He will put his toys away, with some direction from me. Can't wait until he can do this job solo!

He's doing so well with directed retreive. He picks up stuff for me often - even did just fine with my creditc card off the hard floor. I have not started on coin retrieval yet.

For fun, I got an agility jump. We are working on AKC retrieve over a jump. I have not trained the front position, but everything else is there.

I really should train him more often, he has so much potential.


----------



## PlayfulPup (Aug 8, 2012)

Smart pup! If we were looking for a mini, I would defiantly add that breeder to my list if I could get a pup smart like yours!

I was always told that if you let a dog win at tug you are letting him be dominant over you (or something like that.) any insight you have is welcome.

We taught our (not so smart) beagle to fetch by cutting a slit in a tennis ball and putting a treat in it. Tossed it and when she eventually brought it near us, we would snag it and give her the treat. Eventually she caught on that bringing the ball meant a treat. she played for a few years and lost interest, but it was long enough our min pin caught on by example and now he enjoys fetch while she lazily watches.


----------



## caroline429 (Mar 5, 2012)

Spunky said:


> I was always told that if you let a dog win at tug you are letting him be dominant over you (or something like that.) any insight you have is welcome.


Not sure if this question was addressed to me or not but since I was the one who said I let my pup win at tug, thought I'd chime in.  

The thought used to be that you should never, under any circumstances, let a dog win at tug, because it would cause it to become dominant. The current feeling is that letting a dog win at tug is fine as long as there are some common sense rules applied to the game. For me, the number one rule is "no teeth on the human". If a tooth accidentally touches me, the game stops. I've also always made sure the dog would drop the tug on command. You need to be able to end the game in case the dog gets too wound up.

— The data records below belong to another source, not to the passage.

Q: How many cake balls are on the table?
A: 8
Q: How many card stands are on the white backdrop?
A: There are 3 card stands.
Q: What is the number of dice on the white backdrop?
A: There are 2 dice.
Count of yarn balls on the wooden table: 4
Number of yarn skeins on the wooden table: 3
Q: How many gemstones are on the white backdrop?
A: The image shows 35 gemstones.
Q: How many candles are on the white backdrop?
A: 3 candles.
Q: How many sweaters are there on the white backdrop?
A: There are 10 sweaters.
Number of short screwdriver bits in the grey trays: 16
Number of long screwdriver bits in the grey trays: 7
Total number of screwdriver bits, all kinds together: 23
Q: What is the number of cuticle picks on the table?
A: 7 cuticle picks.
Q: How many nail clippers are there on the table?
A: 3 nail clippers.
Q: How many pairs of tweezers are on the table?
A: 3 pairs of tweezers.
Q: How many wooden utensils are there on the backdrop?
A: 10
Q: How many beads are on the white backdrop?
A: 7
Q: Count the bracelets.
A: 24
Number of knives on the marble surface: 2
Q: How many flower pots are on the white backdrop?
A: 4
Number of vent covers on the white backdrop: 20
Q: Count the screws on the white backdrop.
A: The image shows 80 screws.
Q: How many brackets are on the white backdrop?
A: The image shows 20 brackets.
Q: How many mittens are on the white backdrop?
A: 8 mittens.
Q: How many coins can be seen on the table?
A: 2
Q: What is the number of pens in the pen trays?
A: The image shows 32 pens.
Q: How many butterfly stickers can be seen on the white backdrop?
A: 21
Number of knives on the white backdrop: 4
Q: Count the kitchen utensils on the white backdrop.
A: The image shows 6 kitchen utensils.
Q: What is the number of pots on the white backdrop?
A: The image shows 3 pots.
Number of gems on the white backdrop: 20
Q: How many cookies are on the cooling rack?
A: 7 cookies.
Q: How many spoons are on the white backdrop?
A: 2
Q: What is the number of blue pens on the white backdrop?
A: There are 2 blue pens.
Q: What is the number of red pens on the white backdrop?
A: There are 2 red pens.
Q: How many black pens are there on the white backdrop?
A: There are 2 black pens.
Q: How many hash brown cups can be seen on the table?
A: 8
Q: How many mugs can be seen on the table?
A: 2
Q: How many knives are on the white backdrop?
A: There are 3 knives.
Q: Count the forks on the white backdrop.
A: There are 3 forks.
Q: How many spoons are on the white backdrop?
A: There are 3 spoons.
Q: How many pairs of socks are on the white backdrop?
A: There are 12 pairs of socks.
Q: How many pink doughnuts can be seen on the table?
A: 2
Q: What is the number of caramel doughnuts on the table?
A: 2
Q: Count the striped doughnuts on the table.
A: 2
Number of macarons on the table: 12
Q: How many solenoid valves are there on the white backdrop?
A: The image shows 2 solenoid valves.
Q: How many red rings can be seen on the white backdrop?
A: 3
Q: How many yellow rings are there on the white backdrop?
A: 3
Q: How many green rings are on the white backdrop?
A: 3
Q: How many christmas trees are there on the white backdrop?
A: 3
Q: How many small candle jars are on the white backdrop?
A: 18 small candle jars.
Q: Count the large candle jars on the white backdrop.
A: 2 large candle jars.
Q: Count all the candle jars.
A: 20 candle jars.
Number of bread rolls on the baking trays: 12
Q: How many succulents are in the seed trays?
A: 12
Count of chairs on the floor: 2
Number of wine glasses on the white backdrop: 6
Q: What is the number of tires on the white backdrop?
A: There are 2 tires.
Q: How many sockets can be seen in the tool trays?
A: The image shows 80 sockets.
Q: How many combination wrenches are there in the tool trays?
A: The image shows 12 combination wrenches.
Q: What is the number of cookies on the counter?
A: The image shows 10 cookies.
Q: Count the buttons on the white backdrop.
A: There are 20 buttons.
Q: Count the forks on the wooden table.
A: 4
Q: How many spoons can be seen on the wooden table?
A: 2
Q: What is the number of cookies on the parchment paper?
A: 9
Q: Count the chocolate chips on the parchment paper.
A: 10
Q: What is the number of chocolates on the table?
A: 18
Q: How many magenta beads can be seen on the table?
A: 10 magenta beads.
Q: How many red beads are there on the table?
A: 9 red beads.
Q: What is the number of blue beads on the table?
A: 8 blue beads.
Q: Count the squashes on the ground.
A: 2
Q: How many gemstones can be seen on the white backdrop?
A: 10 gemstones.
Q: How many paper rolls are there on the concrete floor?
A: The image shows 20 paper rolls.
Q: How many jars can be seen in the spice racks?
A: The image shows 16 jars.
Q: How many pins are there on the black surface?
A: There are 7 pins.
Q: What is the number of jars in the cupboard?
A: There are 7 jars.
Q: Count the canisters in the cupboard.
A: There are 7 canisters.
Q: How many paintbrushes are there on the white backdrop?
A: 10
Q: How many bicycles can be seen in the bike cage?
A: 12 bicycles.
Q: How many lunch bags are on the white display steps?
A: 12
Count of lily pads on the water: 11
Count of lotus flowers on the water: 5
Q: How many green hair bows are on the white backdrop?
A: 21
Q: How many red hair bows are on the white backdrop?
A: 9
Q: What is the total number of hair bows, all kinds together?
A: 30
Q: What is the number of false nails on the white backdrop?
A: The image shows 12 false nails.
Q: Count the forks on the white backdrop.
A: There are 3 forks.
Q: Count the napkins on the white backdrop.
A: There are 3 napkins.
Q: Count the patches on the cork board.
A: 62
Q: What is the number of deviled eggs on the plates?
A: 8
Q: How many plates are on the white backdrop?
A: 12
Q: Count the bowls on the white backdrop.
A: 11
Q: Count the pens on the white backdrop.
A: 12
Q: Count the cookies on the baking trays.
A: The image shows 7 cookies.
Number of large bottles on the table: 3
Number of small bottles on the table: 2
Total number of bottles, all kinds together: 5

I also think you have to be aware of the temperament of the dog you want to play with. It wouldn't be wise to play tug with a dog who's already got dominance issues in other areas but if you've got a good-natured dog who follows the rules, they're not going to become dominant because you let them win. I let Cali win just about every time and although she's very confident, she is not dominant though, at the moment, she is pushing a basketball around the floor, trying desperately to get it under her control. LOL


----------